(Stored dataset items)
'''

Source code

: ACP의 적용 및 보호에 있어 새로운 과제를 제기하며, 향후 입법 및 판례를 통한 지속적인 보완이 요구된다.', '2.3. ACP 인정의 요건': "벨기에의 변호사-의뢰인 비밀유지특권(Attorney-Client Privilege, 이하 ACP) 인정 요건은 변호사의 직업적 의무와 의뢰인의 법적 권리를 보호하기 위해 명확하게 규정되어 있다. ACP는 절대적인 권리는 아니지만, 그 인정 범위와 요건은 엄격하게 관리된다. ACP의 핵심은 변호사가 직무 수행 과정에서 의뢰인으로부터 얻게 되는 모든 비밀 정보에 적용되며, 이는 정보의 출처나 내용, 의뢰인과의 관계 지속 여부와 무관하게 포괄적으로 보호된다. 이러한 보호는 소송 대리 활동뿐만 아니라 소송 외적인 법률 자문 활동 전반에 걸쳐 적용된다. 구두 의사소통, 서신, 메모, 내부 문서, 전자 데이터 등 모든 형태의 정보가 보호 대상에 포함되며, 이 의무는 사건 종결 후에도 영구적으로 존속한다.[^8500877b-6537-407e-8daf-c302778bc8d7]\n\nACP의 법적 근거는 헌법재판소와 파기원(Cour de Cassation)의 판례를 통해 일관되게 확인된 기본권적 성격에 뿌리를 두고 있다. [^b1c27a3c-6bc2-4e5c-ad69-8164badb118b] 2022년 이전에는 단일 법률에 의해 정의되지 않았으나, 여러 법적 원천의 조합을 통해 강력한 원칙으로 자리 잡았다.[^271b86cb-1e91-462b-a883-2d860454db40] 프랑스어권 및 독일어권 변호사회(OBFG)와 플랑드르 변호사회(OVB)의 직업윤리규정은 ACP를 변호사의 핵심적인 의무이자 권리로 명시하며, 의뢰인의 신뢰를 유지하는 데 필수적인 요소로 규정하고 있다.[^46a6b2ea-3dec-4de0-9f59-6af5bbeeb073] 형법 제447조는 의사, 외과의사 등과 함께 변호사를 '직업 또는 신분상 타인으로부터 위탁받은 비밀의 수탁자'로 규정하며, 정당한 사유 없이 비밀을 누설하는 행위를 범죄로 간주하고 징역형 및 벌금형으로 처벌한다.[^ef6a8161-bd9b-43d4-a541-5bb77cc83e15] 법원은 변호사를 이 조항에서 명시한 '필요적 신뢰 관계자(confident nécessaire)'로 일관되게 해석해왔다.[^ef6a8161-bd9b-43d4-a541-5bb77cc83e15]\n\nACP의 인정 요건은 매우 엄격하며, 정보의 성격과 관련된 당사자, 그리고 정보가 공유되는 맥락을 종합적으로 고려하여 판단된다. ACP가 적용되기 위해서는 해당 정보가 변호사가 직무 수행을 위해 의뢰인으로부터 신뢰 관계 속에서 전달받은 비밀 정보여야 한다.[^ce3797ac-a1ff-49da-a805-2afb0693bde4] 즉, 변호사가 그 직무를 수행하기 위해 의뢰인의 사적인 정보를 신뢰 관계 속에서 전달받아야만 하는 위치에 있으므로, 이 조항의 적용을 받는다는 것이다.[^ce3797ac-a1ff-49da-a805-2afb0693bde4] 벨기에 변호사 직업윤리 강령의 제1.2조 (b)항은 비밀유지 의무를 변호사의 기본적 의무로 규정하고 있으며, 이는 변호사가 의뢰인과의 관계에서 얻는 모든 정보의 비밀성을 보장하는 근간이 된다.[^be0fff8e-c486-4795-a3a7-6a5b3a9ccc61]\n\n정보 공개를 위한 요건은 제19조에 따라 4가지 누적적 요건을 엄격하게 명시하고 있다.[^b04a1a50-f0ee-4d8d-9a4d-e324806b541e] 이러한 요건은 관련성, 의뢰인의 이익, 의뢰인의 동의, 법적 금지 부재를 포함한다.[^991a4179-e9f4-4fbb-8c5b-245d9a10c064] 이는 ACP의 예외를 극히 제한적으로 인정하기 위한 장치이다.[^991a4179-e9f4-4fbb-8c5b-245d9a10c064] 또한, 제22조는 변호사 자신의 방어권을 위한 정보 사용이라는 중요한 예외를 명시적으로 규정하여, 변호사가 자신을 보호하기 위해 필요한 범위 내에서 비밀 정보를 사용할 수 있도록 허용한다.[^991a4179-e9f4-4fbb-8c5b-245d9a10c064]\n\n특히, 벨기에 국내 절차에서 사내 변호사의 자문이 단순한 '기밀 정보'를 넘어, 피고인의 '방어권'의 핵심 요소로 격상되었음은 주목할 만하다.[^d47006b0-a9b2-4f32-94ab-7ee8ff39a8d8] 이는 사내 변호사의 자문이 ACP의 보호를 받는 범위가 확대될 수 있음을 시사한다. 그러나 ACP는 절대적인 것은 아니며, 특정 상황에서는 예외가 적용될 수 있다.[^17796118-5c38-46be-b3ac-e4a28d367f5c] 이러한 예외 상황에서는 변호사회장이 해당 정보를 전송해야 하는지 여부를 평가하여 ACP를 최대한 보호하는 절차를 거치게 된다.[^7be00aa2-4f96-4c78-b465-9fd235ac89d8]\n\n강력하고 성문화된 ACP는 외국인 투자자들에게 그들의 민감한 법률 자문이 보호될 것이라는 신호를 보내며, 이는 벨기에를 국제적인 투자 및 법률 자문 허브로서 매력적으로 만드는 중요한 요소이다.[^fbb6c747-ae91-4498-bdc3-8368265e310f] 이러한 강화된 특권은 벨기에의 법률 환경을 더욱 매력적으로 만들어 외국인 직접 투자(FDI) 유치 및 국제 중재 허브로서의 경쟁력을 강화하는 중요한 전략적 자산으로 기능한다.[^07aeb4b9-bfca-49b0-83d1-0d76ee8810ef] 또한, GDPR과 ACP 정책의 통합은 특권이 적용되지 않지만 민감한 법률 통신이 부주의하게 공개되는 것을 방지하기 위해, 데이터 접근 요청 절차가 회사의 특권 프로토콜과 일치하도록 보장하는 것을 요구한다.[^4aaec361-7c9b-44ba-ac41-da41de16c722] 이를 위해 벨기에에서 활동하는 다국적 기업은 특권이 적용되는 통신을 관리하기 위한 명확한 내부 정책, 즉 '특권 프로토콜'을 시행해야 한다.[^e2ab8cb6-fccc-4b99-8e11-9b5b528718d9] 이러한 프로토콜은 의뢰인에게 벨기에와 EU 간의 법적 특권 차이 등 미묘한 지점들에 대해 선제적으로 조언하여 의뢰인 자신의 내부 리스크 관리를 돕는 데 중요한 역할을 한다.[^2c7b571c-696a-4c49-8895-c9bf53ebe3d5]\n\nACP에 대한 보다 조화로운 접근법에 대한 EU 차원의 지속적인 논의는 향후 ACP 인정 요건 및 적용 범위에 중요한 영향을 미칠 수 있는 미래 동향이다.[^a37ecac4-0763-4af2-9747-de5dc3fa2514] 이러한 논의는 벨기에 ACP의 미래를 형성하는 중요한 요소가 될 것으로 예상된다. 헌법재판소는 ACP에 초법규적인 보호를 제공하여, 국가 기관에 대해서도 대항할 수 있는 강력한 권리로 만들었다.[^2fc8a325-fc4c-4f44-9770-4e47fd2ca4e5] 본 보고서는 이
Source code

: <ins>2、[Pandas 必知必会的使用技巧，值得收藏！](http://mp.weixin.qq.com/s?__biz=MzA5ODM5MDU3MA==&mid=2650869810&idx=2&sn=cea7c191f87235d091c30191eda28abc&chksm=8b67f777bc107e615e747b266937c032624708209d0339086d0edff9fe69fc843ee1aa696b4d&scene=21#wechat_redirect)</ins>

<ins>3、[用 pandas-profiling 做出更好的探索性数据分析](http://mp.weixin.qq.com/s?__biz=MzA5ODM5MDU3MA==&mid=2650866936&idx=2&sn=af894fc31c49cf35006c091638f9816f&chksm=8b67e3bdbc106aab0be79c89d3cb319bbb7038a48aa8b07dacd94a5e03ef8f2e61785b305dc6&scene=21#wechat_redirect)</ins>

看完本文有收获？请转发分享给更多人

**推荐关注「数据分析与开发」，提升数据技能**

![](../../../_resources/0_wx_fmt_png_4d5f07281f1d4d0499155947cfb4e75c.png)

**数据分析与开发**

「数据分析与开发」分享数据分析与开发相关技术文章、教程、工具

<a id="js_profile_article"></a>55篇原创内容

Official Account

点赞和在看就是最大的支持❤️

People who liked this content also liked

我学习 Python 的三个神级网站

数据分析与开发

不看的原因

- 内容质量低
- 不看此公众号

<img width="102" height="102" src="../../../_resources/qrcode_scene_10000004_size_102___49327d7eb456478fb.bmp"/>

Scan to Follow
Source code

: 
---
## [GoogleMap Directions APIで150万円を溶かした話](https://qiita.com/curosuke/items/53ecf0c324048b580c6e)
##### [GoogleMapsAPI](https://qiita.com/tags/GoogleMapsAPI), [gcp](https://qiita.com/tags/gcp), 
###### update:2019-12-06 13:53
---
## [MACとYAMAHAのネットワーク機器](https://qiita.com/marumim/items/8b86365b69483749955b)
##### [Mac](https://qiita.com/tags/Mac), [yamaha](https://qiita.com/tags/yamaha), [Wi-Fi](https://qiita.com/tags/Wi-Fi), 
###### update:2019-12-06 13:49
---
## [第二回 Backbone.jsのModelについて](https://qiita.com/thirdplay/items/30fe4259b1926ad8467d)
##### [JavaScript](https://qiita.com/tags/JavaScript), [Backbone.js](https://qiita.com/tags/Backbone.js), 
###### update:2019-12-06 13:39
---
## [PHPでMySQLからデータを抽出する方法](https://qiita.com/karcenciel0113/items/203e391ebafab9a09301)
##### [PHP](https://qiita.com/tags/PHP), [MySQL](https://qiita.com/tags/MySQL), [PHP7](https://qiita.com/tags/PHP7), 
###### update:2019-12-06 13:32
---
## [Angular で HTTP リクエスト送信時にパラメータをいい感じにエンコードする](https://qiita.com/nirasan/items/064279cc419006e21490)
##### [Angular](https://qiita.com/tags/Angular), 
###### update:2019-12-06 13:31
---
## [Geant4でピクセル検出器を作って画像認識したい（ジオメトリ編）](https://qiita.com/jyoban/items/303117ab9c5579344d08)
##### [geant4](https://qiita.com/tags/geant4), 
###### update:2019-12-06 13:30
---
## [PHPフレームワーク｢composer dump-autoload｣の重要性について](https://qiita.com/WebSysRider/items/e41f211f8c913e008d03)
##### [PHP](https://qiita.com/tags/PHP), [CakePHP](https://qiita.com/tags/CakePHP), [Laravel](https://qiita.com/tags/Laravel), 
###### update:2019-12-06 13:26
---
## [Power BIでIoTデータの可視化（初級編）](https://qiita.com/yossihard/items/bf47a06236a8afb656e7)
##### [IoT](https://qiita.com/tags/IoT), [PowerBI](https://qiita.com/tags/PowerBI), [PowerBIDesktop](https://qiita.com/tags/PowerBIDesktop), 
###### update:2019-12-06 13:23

'''

### [REQUIRED ACTION]
Where a line of the entries contains "weixin", report that line.

### [SOLUTION FOR THIS EXERCISE]
: <ins>2、[Pandas 必知必会的使用技巧，值得收藏！](http://mp.weixin.qq.com/s?__biz=MzA5ODM5MDU3MA==&mid=2650869810&idx=2&sn=cea7c191f87235d091c30191eda28abc&chksm=8b67f777bc107e615e747b266937c032624708209d0339086d0edff9fe69fc843ee1aa696b4d&scene=21#wechat_redirect)</ins>
<ins>3、[用 pandas-profiling 做出更好的探索性数据分析](http://mp.weixin.qq.com/s?__biz=MzA5ODM5MDU3MA==&mid=2650866936&idx=2&sn=af894fc31c49cf35006c091638f9816f&chksm=8b67e3bdbc106aab0be79c89d3cb319bbb7038a48aa8b07dacd94a5e03ef8f2e61785b305dc6&scene=21#wechat_redirect)</ins>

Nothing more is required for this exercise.